In a moment we are going to join together in singing “Amazing Grace,” a song very appropriate for a memorial to Dr. Melton. I learned recently that John Newton, a sin-hardened seaman and slave trader who became a powerful preacher, wrote this song to be sung first on New Year’s Day of 1773. Speaking of God’s goodness, grace, and mercy, Newton certainly was one who understood that. “Amazing Grace” speaks of God’s past, present, and future grace. In a letter to a friend, Newton explained his reflective thoughts: “New Year’s finds me employed. I compare it to a hill on the road, from the top of which I endeavor to look back on the way that the Lord has led me thus far through the wilderness. I look around to contemplate the difference His goodness has made between my situation, and that of thousands of my fellow creatures. I then look forward, and perceive that I am drawing apace to my journey’s end. I shall soon be home. (Quoted in the article, “God Has Brought Me Safe Thus Far,” by Tony Reinke).
Thus, this hardened sinner saved by grace could not help but write about God’s goodness in the past (Amazing grace! How sweet the sound That sav’d a wretch like me! I once was lost but now I’m found, Was blind, but now I see. Twas grace that taught my heart to fear, And grace my fears reliev’d; How precious did that grace appear The hour I first believ’d!) and in the present (Through many dangers, toils, and snares, I have already come; ‘Tis grace has brought me safe thus far, And grace will lead me home.)

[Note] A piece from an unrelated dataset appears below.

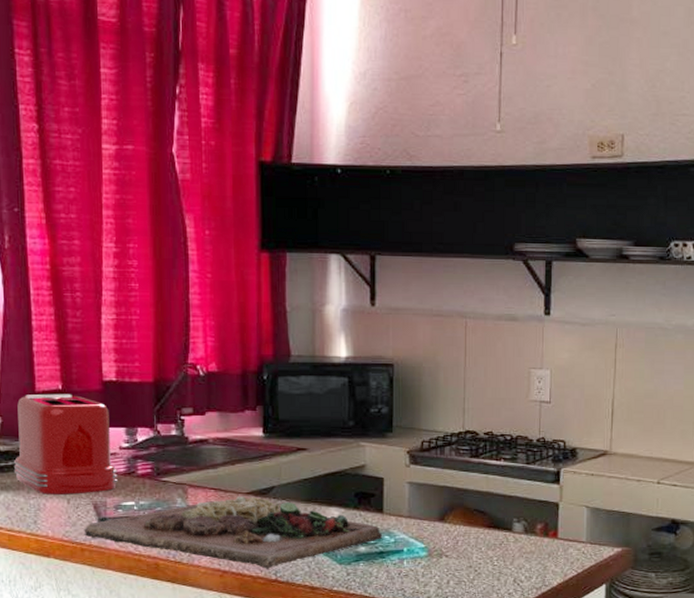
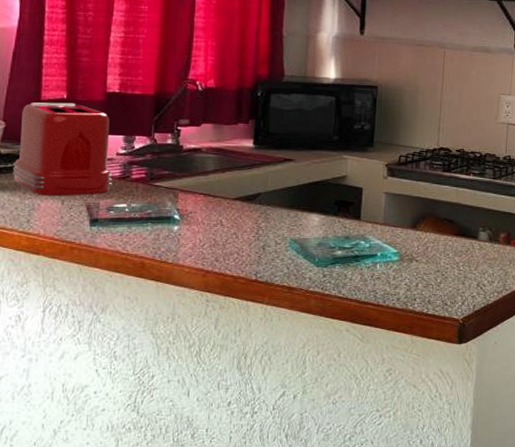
cutting board: present [84,496,383,570] -> none [75,201,359,271]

Finally, with a rising crescendo, he sings of God’s future grace: The Lord has promis’d good to me, His Word my hope secures; He will my shield and portion be, As long as life endures. The earth shall soon dissolve like snow, The sun forbear to shine; But God, who call’d me here below, Will be forever mine.

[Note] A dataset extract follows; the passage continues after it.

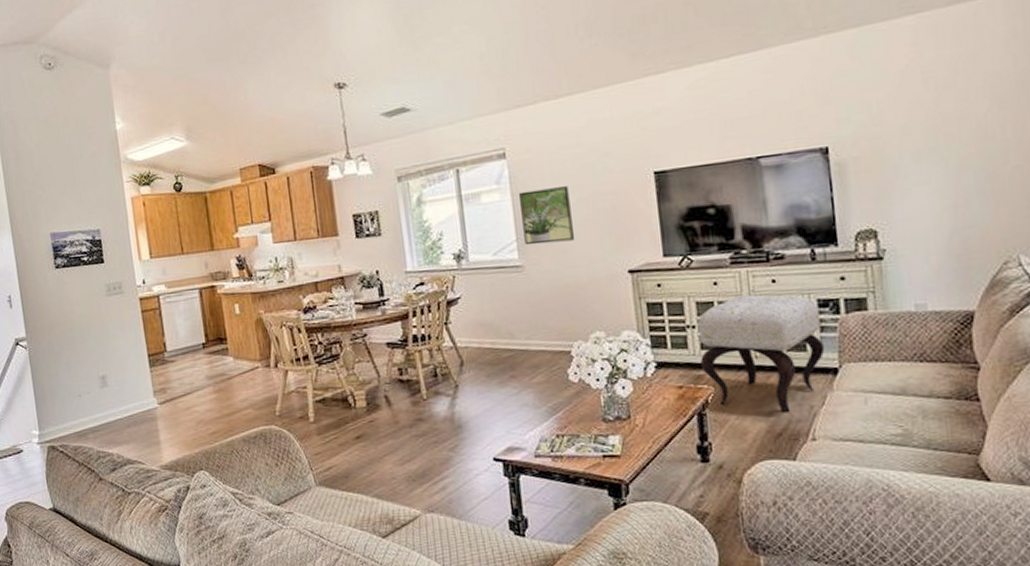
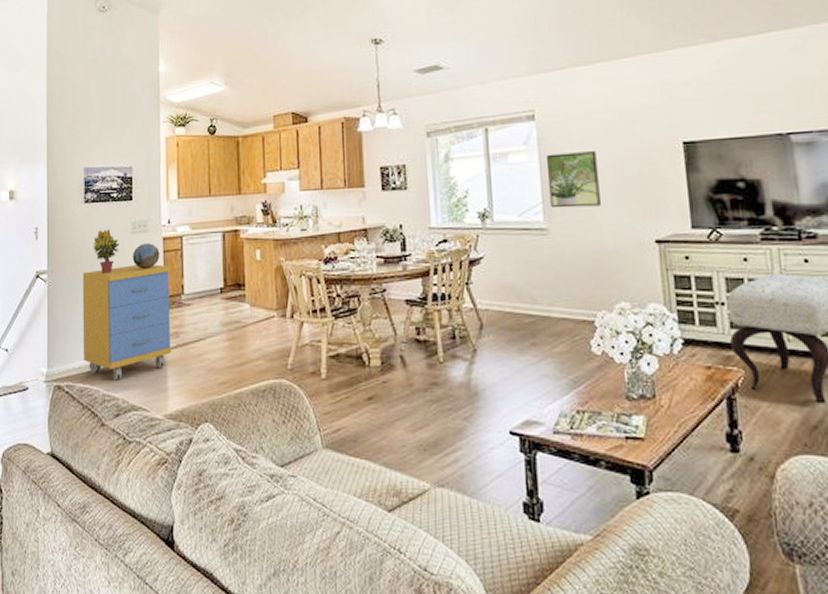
storage cabinet: none [62,324,161,438] -> present [82,264,172,381]
potted plant: none [69,292,97,337] -> present [93,228,119,273]
decorative sphere: none [110,304,139,330] -> present [132,243,160,269]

This familiar verse was added later: When we’ve been there ten thousand years, Bright shining as the sun; We’ve no less days to sing God’s praise Than when we’ve first begun.
One reason we have chosen to sing “Amazing Grace” today is something that happened in the final days of Dr. Melton’s earthly sojourn. Martha shared this with me: “On the Sunday before Christmas, Jim and I were with Poppa in the hospital room when a spry, friendly, elderly gentleman knocked on the door and asked if he could come in. He was carrying an unfamiliar instrument and after introducing himself he told us that he enjoyed playing songs for sick folks in the hospital on his electronic “git-fiddle.” He told us that in his younger years he was on fire for the Lord, but after marrying and starting a career he had drifted away from the Lord for many years. Nine years ago he returned to the Lord and now, at age 83, he loves ministering to folks by playing his electronic auto harp and singing with them. He asked if we had a song we’d like for him to play, and I suggested ‘Amazing Grace.’ Now Poppa’s speaking voice had been weak for several days and his breathing had been labored for a couple of days, but when we started singing ‘Amazing Grace’ his voice was strong and beautiful as we sang ALL the verses together.
Hearing Poppa singing that afternoon is such a treasured memory from the difficult days of his illness. Thank God for His amazing grace.”
I can hear him singing now, with all his might. In honor of Dr. C. Y. Melton, will you stand and sing with me this great hymn?